*** Opening of Supplied records ***

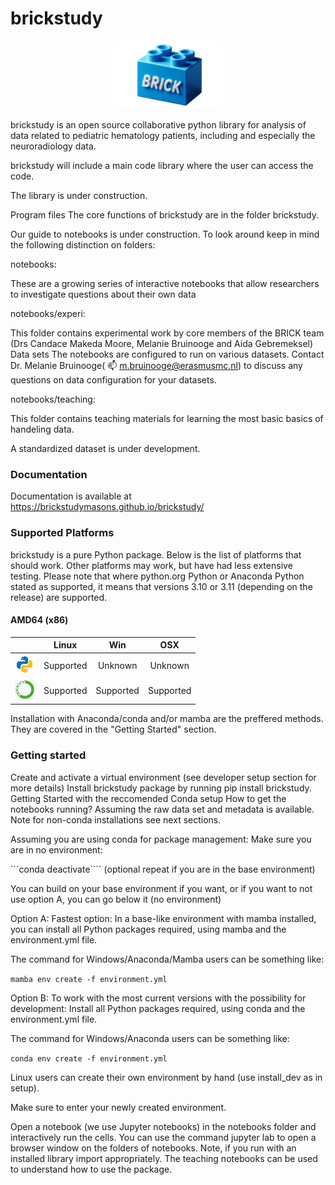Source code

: # brickstudy

<p align="center">
    <img style="width: 35%; height: 35%" src="image011.png">
</p>

brickstudy is an open source collaborative python library for analysis of data related to pediatric hematology patients, including and especially the neuroradiology data.

brickstudy will include a main code library where the user can access the code.

The library is under construction.

Program files
The core functions of brickstudy are in the folder brickstudy.

Our guide to notebooks is under construction. To look around keep in mind the following distinction on folders:

notebooks:

These are a growing series of interactive notebooks that allow researchers to investigate questions about their own data

notebooks/experi:

This folder contains experimental work by core members of the BRICK team (Drs Candace Makeda Moore, Melanie Bruinooge and Aida Gebremeksel)
Data sets
The notebooks are configured to run on various datasets. Contact Dr. Melanie Bruinooge( 📫 m.bruinooge@erasmusmc.nl) to discuss any questions on data configuration for your datasets.

notebooks/teaching:

This folder contains teaching materials for learning the most basic basics of handeling data.

A standardized dataset is under development.

### Documentation
Documentation is available at https://brickstudymasons.github.io/brickstudy/

### Supported Platforms

brickstudy is a pure Python package. Below is the list of
platforms that should work. Other platforms may work, but have had less extensive testing.
Please note that where
python.org Python or Anaconda Python stated as supported, it means
that versions 3.10 or 3.11 (depending on the release) are supported.

#### AMD64 (x86)

|                             | Linux     | Win       | OSX       |
|:---------------------------:|:---------:|:---------:|:---------:|
| ![p](etc/python-logo.png)   | Supported | Unknown   | Unknown   |
| ![a](etc/anaconda-logo.png) | Supported | Supported | Supported |


Installation with Anaconda/conda and/or mamba are the preffered methods. They are covered in the "Getting Started" section. 

### Getting started
Create and activate a virtual environment (see developer setup section for more details)
Install brickstudy package by running pip install brickstudy.
Getting Started
with the reccomended Conda setup
How to get the notebooks running? Assuming the raw data set and metadata is available. Note for non-conda installations see next sections.

Assuming you are using conda for package management:
Make sure you are in no environment:

```conda deactivate````
(optional repeat if you are in the base environment)

You can build on your base environment if you want, or if you want to not use option A, you can go below it (no environment)

Option A: Fastest option: In a base-like environment with mamba installed, you can install all Python packages required, using mamba and the environment.yml file.

The command for Windows/Anaconda/Mamba users can be something like:

```mamba env create -f environment.yml```

Option B: To work with the most current versions with the possibility for development: Install all Python packages required, using conda and the environment.yml file.

The command for Windows/Anaconda users can be something like:

```conda env create -f environment.yml```

Linux users can create their own environment by hand (use install_dev as in setup).

Make sure to enter your newly created environment.


Open a notebook (we use Jupyter notebooks) in the notebooks folder and interactively run the cells. You can use the command jupyter lab to open a browser window on the folders of notebooks. Note, if you run with an installed library import appropriately. The teaching notebooks can be used to understand how to use the package.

*** Close of Supplied records ***

• What is expected
Only lines with the string "your" belong in the answer; copy each of them from the listing.

• Answer area
The notebooks are configured to run on various datasets. Contact Dr. Melanie Bruinooge( 📫 m.bruinooge@erasmusmc.nl) to discuss any questions on data configuration for your datasets.
You can build on your base environment if you want, or if you want to not use option A, you can go below it (no environment)
Make sure to enter your newly created environment.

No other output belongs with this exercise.